**Task goal**
The entries that follow must be given again exactly, with no pictures kept.

**Provided information**
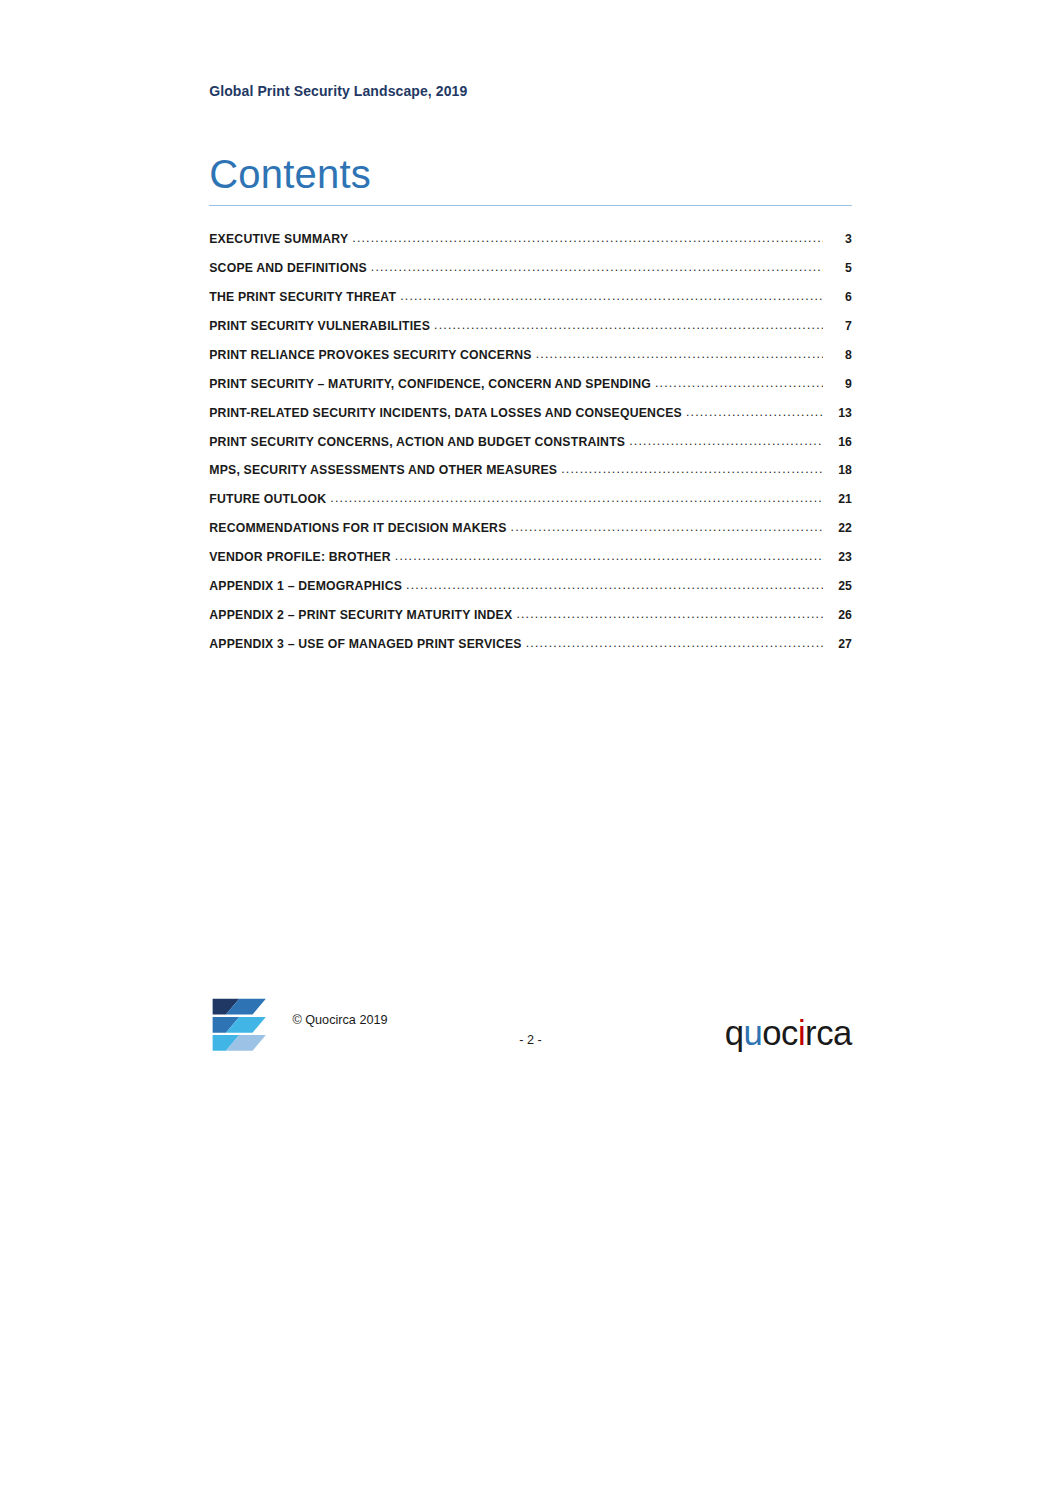Global Print Security Landscape, 2019
Contents
EXECUTIVE SUMMARY.................................................................................................................................................. 3
SCOPE AND DEFINITIONS.............................................................................................................................................. 5
THE PRINT SECURITY THREAT....................................................................................................................................... 6
PRINT SECURITY VULNERABILITIES.............................................................................................................................. 7
PRINT RELIANCE PROVOKES SECURITY CONCERNS............................................................................................. 8
PRINT SECURITY – MATURITY, CONFIDENCE, CONCERN AND SPENDING................................................................. 9
PRINT-RELATED SECURITY INCIDENTS, DATA LOSSES AND CONSEQUENCES.......................................................... 13
PRINT SECURITY CONCERNS, ACTION AND BUDGET CONSTRAINTS......................................................................... 16
MPS, SECURITY ASSESSMENTS AND OTHER MEASURES......................................................................................... 18
FUTURE OUTLOOK......................................................................................................................................................... 21
RECOMMENDATIONS FOR IT DECISION MAKERS..................................................................................................... 22
VENDOR PROFILE: BROTHER......................................................................................................................................... 23
APPENDIX 1 – DEMOGRAPHICS..................................................................................................................................... 25
APPENDIX 2 – PRINT SECURITY MATURITY INDEX................................................................................................... 26
APPENDIX 3 – USE OF MANAGED PRINT SERVICES.................................................................................................. 27
© Quocirca 2019
- 2 -
quocirca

**Answer section**
Global Print Security Landscape, 2019
Contents
EXECUTIVE SUMMARY.................................................................................................................................................. 3
SCOPE AND DEFINITIONS.............................................................................................................................................. 5
THE PRINT SECURITY THREAT....................................................................................................................................... 6
PRINT SECURITY VULNERABILITIES.............................................................................................................................. 7
PRINT RELIANCE PROVOKES SECURITY CONCERNS............................................................................................. 8
PRINT SECURITY – MATURITY, CONFIDENCE, CONCERN AND SPENDING................................................................. 9
PRINT-RELATED SECURITY INCIDENTS, DATA LOSSES AND CONSEQUENCES.......................................................... 13
PRINT SECURITY CONCERNS, ACTION AND BUDGET CONSTRAINTS......................................................................... 16
MPS, SECURITY ASSESSMENTS AND OTHER MEASURES......................................................................................... 18
FUTURE OUTLOOK......................................................................................................................................................... 21
RECOMMENDATIONS FOR IT DECISION MAKERS..................................................................................................... 22
VENDOR PROFILE: BROTHER......................................................................................................................................... 23
APPENDIX 1 – DEMOGRAPHICS..................................................................................................................................... 25
APPENDIX 2 – PRINT SECURITY MATURITY INDEX................................................................................................... 26
APPENDIX 3 – USE OF MANAGED PRINT SERVICES.................................................................................................. 27
© Quocirca 2019
- 2 -
quocirca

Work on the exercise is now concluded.